オーストラリアに3種類の「旗」がある理由
オーストラリアの国旗といえば、ユニオンジャックと十字星、大きな七稜星があしらわれたデザインが特徴です。でも、実は他に公式な「旗」が存在しています。公式の旗はそれぞれ、オーストラリアの先住民族アボリジナルの人々と、メラネシア諸島を出身地域とするトレス海峡諸島民を表しています。 オーストラリアの先住民は6万年以上もその地に居住しており、世界で最も古い生活文化を持っています。アボリジナルの旗のデザインは3色で構成されています。黒は人々を、黄色い円は太陽を、赤は大地や、大地との交霊の儀式で使用される赤褐色の土などを象徴しています。

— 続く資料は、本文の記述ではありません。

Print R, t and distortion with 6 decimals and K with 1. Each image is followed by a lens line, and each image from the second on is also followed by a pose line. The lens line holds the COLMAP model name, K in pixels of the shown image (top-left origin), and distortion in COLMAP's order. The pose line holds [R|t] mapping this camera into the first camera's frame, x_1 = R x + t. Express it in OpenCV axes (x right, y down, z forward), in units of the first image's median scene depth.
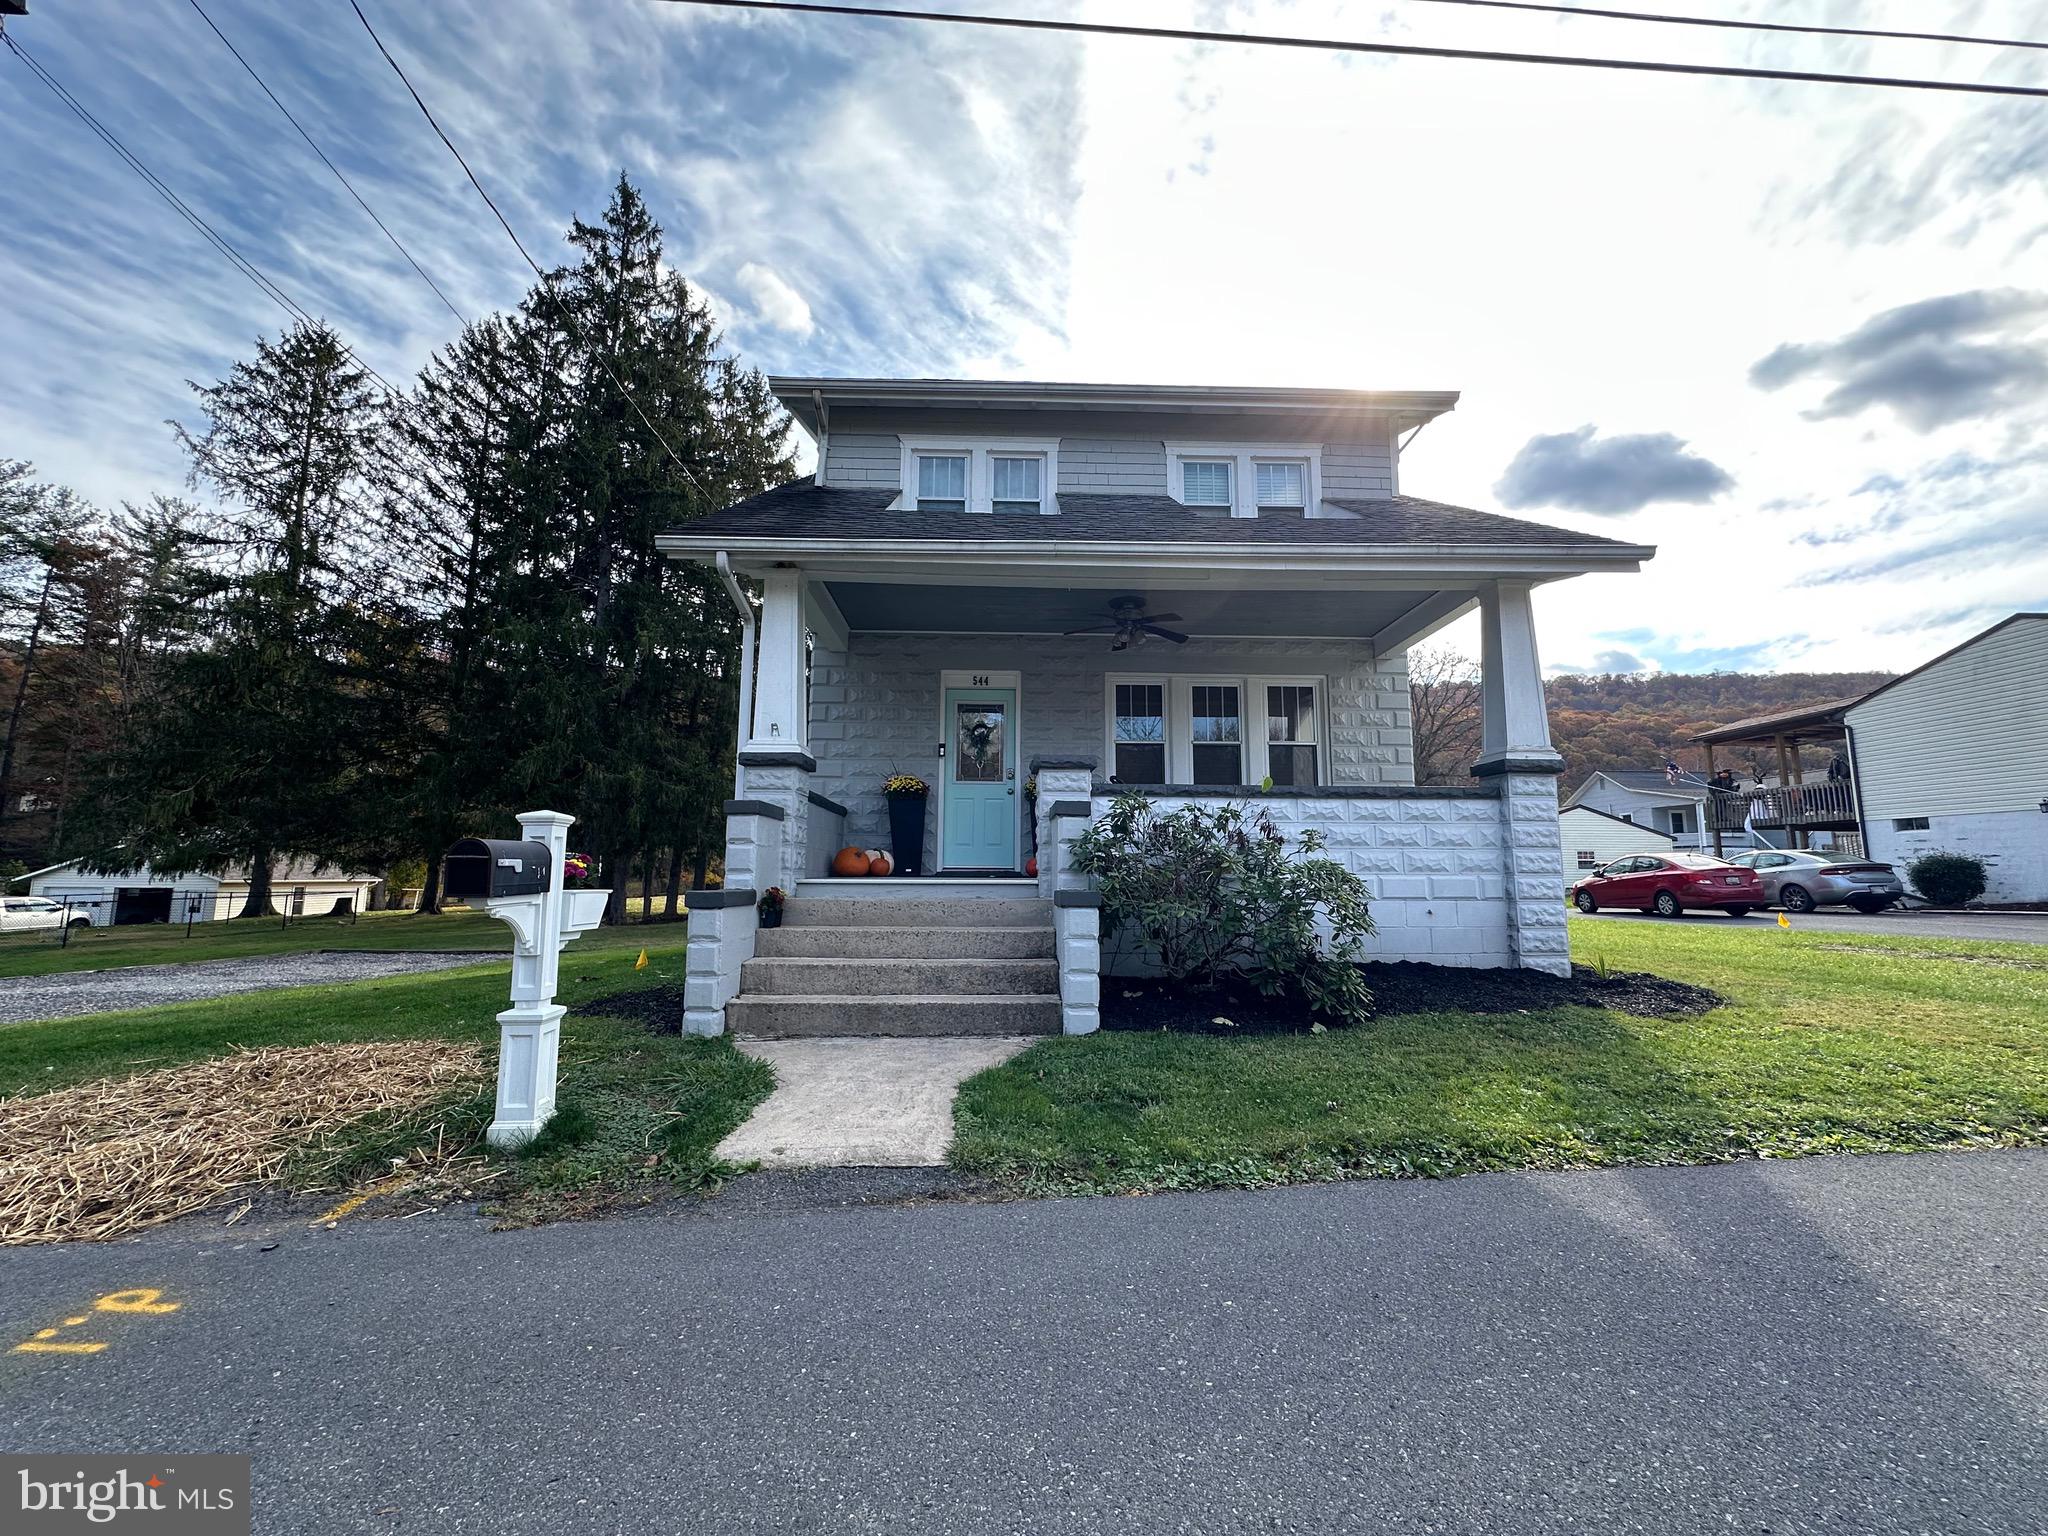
lens RADIAL K [[813.2, 0, 1026.3], [0, 813.2, 771.2], [0, 0, 1]] dist [-0.002323, 0.000722]
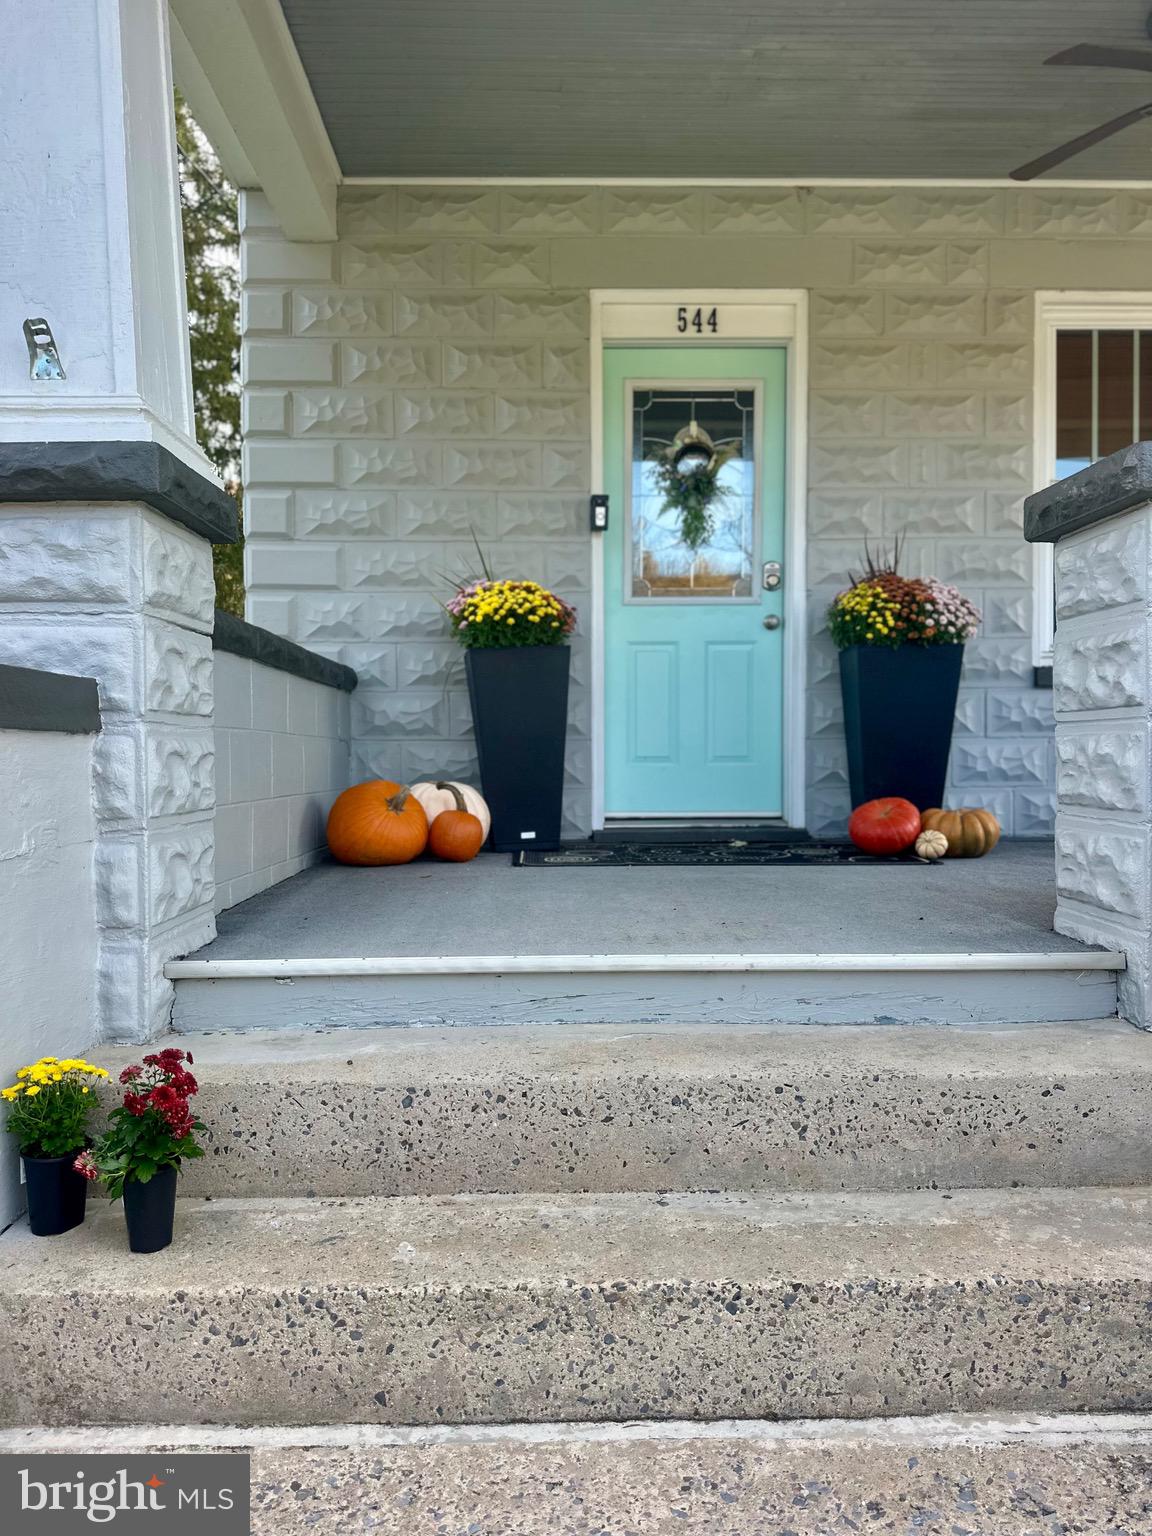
lens RADIAL K [[1075.3, 0, 576.1], [0, 1075.3, 782.6], [0, 0, 1]] dist [0.061178, -0.076693]
pose [[0.999854, -0.009896, -0.013903, -0.107273], [0.011967, 0.987394, 0.157826, 0.018547], [0.012166, -0.157969, 0.987369, 0.478550]]
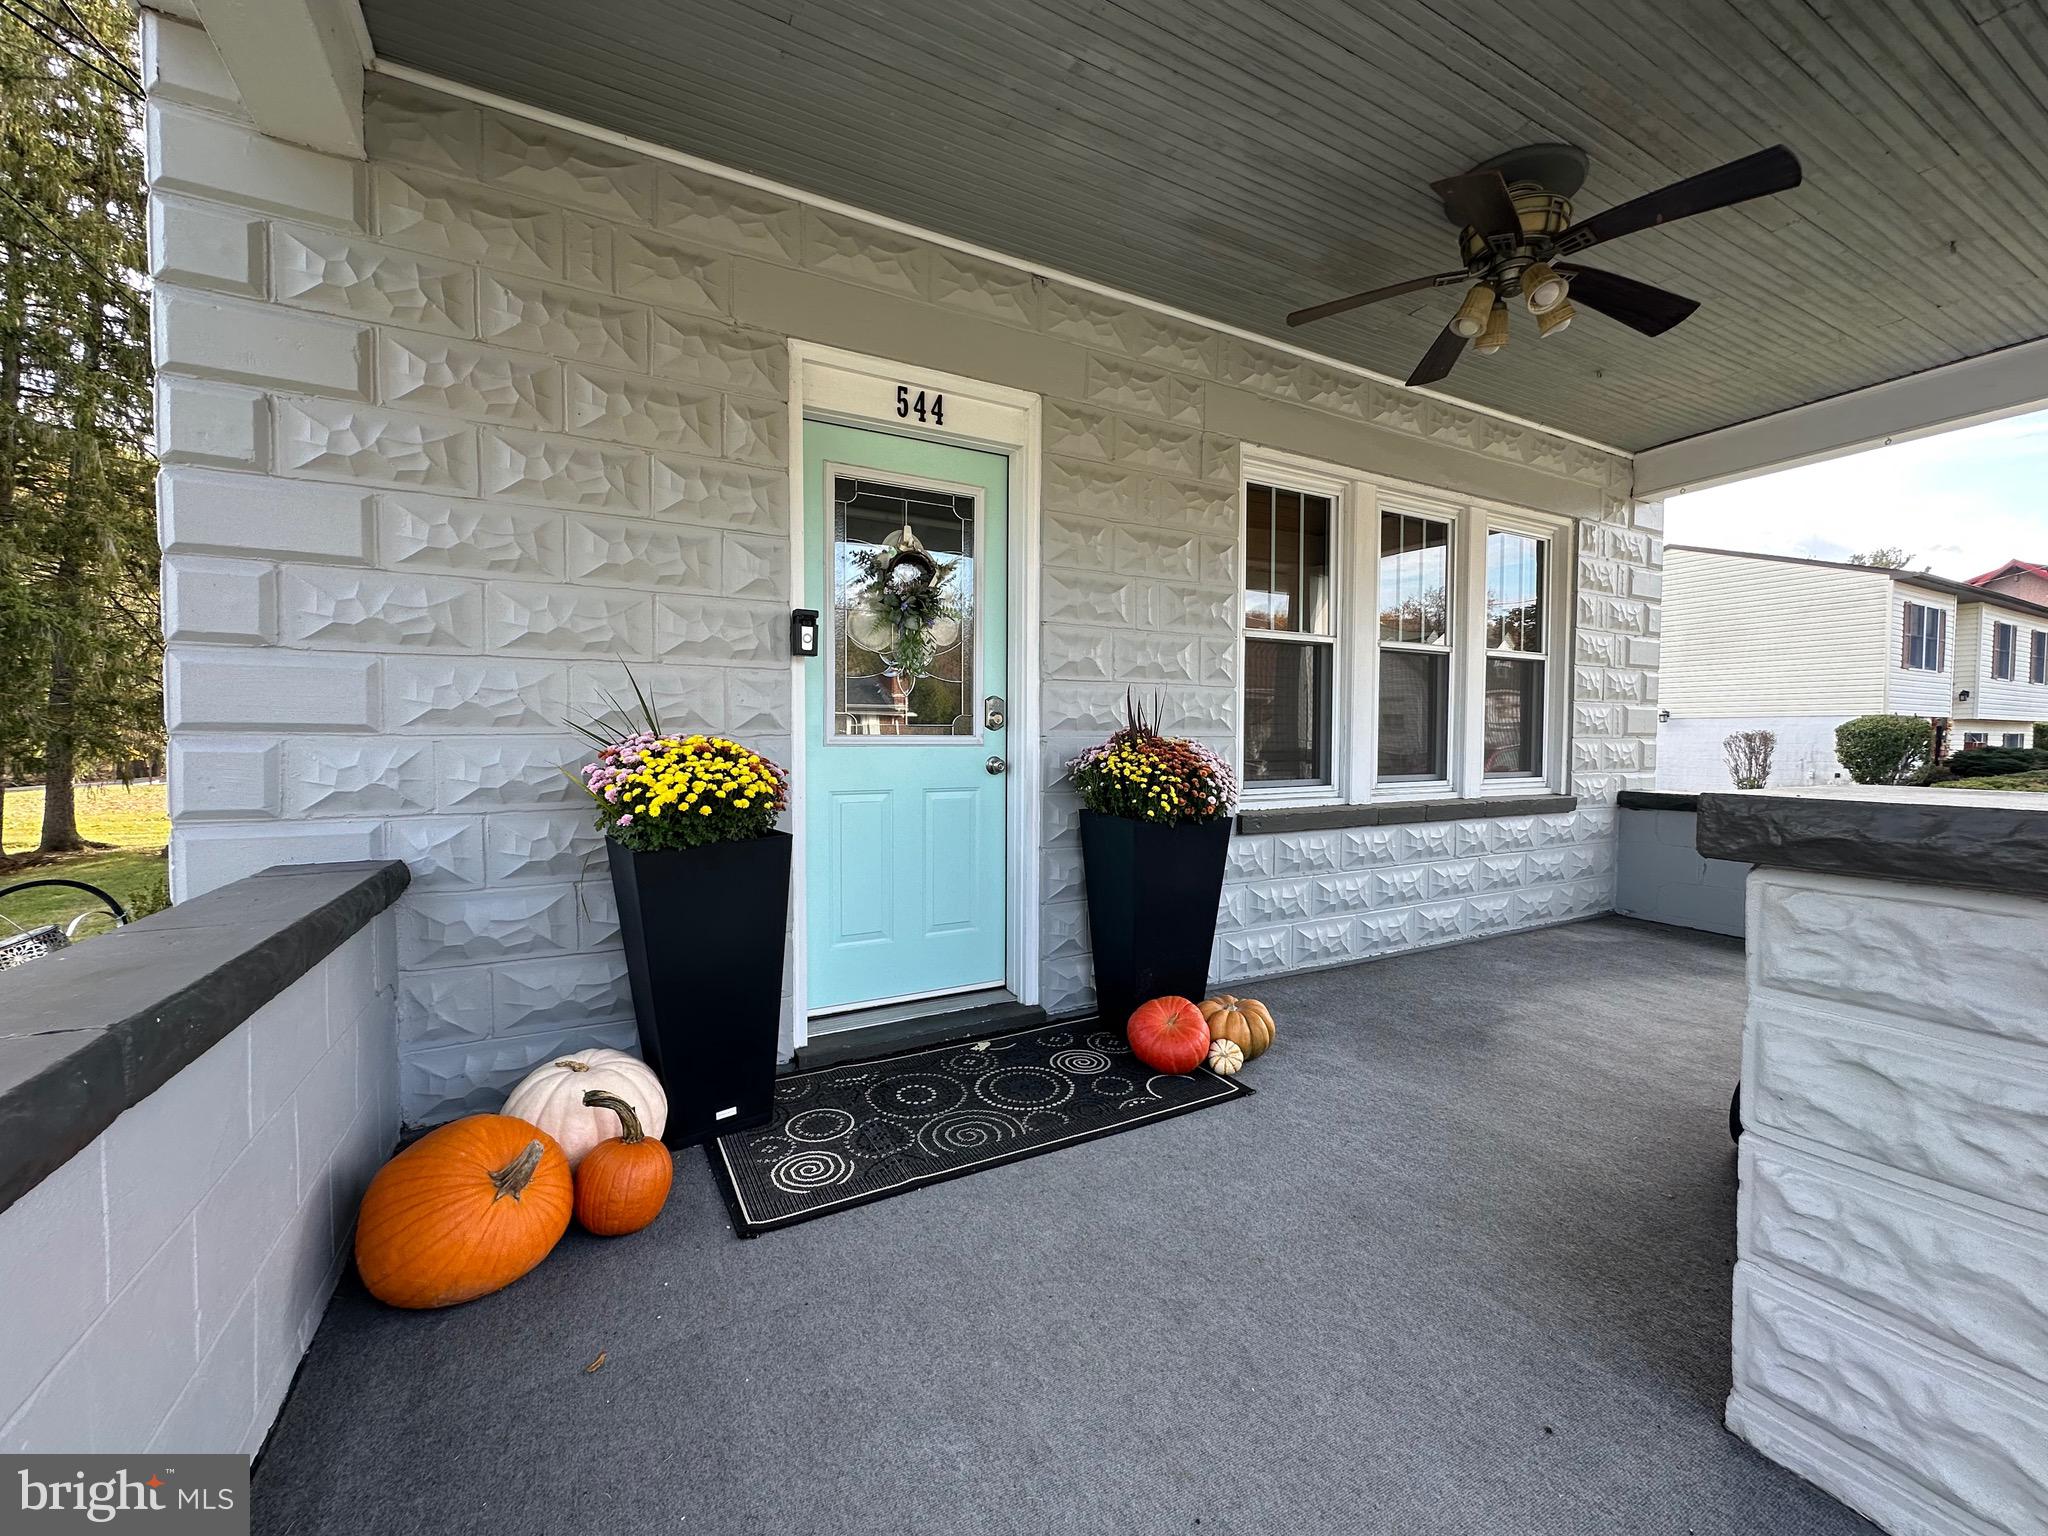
lens RADIAL K [[813.2, 0, 1022.5], [0, 813.2, 768.3], [0, 0, 1]] dist [-0.002323, 0.000722]
pose [[0.897147, -0.020381, 0.441262, -0.159384], [-0.056298, 0.985514, 0.159979, -0.028690], [-0.438130, -0.168367, 0.883003, 0.696714]]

トレス海峡諸島民の旗は水平に区切られた3つの部分から構成されています。上下の緑色が大地を象徴しており、真ん中に青色が海を象徴しています。その3つはトレス海峡諸島民を表す細い黒色の線で仕切られ、中央には「ダリ」というトレス海峡伝統の頭飾りと、海図に用いられる五芒星が、平和を象徴する白色で描かれています。五芒星はトレス海峡諸島の5つの地域と、船乗りの人々を象徴しています。

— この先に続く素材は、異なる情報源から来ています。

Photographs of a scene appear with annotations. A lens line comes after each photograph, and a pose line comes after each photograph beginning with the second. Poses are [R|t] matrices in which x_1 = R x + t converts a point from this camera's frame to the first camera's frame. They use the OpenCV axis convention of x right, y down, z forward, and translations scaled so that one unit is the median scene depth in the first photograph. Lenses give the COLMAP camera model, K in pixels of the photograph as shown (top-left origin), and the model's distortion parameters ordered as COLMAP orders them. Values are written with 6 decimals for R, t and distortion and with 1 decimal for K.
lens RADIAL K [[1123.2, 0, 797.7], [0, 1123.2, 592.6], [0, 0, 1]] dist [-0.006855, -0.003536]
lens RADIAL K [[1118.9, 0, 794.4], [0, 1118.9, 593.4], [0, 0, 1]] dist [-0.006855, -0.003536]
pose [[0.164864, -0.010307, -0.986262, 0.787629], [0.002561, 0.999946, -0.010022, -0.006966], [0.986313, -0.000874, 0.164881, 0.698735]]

これら先住民の旗が公式に認められたのは、1994年に開かれたコモンウェルスゲームス(英連邦競技大会)がきっかけでした。アボリジナルとしての出自を持つオーストラリアのキャシー・フリーマン選手が同大会で優勝したときに、アボリジナルの旗とオーストラリアの国旗を一緒に掲げてウィニング・ランを行ったのです。アボリジナルの旗は当時まだ公式に認められていなかったため、「先住民と白人オーストラリア社会の和解の象徴だ」として、圧倒的多数の世論が彼女の行動を称えました。
これを受け、当時のオーストラリア首相であるポール・キーティング首相は国旗法を改正し、アボリジナル旗を国旗法の定める旗として指定しました。フリーマン選手は、2000年のシドニーオリンピックの開会式で聖火の点灯を行いました。その後、陸上400mで金メダルを獲得したとき、再びオーストラリアとアボリジナルの旗の両方を掲げたのです。
現在、多くの学校では、オーストラリアの国旗と先住民の旗が並べて掲げられています。オーストラリアに足を運んだときには、ぜひ注意して見てみてくださいね。